* **Records shown**:

:::::

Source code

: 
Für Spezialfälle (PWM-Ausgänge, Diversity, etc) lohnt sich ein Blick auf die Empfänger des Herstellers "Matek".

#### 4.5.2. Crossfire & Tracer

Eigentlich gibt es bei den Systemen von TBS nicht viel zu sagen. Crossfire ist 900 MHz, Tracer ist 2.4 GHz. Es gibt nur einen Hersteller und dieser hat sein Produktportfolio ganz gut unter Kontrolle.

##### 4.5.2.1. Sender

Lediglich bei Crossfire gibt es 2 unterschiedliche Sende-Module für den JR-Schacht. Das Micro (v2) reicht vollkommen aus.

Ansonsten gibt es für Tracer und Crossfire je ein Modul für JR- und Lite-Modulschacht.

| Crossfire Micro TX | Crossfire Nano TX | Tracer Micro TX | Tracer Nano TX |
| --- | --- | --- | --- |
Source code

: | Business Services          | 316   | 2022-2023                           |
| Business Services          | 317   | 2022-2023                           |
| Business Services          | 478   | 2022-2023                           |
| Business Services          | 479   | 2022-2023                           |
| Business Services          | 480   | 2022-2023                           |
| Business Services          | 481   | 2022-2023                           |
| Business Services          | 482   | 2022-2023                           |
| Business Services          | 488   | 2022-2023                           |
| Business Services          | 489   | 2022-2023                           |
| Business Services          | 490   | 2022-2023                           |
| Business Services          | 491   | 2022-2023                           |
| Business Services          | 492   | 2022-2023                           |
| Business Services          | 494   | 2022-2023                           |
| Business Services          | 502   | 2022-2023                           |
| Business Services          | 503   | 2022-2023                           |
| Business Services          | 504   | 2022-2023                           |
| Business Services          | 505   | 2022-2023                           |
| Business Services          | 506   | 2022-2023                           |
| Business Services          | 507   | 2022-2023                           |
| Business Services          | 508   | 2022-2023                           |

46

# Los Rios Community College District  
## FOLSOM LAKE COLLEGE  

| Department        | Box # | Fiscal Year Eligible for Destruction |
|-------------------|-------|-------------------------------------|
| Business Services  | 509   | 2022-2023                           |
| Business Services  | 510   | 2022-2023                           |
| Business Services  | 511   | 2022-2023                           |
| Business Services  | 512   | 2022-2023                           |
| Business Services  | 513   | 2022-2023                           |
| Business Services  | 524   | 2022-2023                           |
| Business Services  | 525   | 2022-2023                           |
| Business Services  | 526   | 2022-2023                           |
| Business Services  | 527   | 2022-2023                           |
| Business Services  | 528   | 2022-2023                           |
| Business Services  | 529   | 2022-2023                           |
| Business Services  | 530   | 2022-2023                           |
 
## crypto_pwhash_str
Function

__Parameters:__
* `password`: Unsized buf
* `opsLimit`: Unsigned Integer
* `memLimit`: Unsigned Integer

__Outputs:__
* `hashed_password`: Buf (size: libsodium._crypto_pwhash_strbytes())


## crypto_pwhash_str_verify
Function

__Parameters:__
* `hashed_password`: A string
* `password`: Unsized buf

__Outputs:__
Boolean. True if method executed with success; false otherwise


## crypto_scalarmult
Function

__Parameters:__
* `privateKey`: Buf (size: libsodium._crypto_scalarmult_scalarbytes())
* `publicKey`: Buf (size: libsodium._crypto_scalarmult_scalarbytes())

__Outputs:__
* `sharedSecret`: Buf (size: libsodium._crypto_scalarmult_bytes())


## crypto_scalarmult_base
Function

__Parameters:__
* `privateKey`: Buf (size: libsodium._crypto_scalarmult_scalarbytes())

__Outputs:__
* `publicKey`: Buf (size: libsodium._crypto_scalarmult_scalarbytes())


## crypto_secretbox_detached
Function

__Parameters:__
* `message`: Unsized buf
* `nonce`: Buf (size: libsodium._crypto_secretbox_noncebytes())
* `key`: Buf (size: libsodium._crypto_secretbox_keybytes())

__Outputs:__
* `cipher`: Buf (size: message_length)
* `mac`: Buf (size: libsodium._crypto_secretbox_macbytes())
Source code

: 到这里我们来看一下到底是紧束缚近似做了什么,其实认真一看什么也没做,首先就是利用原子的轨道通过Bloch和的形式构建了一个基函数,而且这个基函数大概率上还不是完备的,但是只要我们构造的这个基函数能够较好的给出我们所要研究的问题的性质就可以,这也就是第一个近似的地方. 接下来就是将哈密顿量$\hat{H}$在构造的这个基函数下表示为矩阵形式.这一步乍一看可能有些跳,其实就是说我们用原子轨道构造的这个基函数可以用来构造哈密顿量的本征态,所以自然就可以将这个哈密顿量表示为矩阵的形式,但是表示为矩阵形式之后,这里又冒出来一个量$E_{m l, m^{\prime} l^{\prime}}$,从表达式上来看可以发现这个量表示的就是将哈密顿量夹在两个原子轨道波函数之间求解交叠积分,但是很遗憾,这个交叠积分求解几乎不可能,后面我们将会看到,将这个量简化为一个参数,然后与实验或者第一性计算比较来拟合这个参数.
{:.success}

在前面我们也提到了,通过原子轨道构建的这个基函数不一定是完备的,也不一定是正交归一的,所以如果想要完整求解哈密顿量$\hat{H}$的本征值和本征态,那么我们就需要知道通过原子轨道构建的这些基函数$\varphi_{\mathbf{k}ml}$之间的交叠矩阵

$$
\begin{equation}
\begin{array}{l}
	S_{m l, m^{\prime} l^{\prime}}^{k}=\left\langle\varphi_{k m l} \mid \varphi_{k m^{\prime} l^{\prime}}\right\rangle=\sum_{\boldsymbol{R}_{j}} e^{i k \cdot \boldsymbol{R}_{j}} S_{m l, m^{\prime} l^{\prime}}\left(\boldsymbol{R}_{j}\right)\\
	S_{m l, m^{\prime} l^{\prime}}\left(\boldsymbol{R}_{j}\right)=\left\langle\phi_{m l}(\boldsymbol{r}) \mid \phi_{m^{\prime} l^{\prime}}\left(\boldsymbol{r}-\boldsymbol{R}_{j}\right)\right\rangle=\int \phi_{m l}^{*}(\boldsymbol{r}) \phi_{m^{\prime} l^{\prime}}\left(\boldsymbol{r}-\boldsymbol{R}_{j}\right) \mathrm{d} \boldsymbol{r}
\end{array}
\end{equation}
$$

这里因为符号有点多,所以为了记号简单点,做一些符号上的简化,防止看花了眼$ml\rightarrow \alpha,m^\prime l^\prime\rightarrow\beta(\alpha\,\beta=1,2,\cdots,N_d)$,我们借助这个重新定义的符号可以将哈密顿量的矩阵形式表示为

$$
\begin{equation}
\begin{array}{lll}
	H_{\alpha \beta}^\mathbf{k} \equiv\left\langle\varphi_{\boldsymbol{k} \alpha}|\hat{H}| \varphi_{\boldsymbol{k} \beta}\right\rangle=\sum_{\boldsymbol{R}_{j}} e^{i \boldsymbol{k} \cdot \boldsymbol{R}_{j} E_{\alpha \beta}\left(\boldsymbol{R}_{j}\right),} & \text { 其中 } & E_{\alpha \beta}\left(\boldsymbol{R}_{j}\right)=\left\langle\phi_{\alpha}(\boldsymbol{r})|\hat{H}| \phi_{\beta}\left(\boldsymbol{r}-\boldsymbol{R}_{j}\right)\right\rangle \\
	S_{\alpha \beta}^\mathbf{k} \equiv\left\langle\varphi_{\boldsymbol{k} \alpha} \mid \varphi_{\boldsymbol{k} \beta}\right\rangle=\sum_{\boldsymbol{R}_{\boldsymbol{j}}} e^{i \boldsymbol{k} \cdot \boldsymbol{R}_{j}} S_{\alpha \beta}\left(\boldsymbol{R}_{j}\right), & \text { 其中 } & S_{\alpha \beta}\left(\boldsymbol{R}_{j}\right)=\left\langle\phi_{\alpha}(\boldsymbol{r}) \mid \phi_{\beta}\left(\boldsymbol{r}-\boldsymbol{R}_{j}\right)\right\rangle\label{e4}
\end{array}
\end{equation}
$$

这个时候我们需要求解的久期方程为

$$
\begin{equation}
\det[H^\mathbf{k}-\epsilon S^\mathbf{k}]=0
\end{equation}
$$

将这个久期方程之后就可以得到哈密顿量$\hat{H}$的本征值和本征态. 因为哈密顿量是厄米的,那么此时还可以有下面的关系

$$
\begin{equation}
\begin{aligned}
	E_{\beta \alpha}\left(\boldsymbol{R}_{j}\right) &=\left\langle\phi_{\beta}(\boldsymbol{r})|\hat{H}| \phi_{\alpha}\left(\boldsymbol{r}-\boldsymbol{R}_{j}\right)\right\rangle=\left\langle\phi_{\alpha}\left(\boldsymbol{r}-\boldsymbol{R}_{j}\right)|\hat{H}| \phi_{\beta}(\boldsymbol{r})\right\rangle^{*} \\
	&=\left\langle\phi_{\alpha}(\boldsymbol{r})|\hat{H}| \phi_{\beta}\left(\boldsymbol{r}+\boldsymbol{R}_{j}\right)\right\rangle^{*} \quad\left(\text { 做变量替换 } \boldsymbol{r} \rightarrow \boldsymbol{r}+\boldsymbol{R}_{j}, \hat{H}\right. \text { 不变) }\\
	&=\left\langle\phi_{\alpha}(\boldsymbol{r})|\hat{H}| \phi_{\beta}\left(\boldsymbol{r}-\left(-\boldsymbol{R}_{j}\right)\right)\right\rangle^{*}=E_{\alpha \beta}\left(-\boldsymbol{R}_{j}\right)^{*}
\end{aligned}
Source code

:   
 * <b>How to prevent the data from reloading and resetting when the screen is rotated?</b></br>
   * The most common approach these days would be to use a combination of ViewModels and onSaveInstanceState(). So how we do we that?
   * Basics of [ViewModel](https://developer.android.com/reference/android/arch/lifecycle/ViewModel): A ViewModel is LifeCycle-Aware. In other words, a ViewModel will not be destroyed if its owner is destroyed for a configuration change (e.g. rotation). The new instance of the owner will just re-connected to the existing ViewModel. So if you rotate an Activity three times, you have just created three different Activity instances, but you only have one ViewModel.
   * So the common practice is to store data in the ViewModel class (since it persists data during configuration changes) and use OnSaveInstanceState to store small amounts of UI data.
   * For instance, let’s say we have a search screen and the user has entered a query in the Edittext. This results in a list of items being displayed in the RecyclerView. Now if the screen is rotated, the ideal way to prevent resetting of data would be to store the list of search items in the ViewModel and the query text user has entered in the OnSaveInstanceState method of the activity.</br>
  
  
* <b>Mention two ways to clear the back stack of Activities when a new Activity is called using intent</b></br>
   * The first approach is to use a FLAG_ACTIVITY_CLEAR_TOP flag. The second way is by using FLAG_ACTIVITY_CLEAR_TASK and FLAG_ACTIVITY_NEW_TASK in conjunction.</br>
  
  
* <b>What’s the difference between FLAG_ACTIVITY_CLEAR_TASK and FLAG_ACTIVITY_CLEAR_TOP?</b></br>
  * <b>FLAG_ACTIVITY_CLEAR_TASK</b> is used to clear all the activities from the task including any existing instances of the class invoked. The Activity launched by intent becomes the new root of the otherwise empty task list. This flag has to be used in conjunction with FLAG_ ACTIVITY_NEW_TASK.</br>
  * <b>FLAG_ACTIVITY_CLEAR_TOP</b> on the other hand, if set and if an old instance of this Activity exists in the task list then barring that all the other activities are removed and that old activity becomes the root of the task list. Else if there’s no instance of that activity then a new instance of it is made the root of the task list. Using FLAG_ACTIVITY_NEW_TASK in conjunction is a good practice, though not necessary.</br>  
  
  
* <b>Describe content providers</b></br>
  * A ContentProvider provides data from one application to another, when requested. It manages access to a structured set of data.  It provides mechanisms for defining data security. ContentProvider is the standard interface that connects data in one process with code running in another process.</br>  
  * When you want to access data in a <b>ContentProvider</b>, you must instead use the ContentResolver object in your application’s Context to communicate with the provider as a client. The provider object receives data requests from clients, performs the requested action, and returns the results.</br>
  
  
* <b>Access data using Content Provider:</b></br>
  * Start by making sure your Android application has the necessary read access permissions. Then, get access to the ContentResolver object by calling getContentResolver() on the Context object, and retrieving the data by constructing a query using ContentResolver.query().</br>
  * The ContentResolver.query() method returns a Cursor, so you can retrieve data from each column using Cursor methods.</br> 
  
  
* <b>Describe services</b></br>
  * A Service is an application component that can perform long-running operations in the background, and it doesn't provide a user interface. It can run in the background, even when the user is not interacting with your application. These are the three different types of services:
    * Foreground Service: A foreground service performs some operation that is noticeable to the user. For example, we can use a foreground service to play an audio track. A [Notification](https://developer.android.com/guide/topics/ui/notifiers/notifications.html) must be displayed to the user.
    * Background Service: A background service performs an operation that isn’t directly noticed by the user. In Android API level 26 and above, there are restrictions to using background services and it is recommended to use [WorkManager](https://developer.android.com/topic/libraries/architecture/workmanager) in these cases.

:::::

* **The problem**: Write out the records from their first line through the line that contains "Ansonsten gibt es", including both ends, without changing anything.

* **Problem solution**:
Source code

: 
Für Spezialfälle (PWM-Ausgänge, Diversity, etc) lohnt sich ein Blick auf die Empfänger des Herstellers "Matek".

#### 4.5.2. Crossfire & Tracer

Eigentlich gibt es bei den Systemen von TBS nicht viel zu sagen. Crossfire ist 900 MHz, Tracer ist 2.4 GHz. Es gibt nur einen Hersteller und dieser hat sein Produktportfolio ganz gut unter Kontrolle.

##### 4.5.2.1. Sender

Lediglich bei Crossfire gibt es 2 unterschiedliche Sende-Module für den JR-Schacht. Das Micro (v2) reicht vollkommen aus.

Ansonsten gibt es für Tracer und Crossfire je ein Modul für JR- und Lite-Modulschacht.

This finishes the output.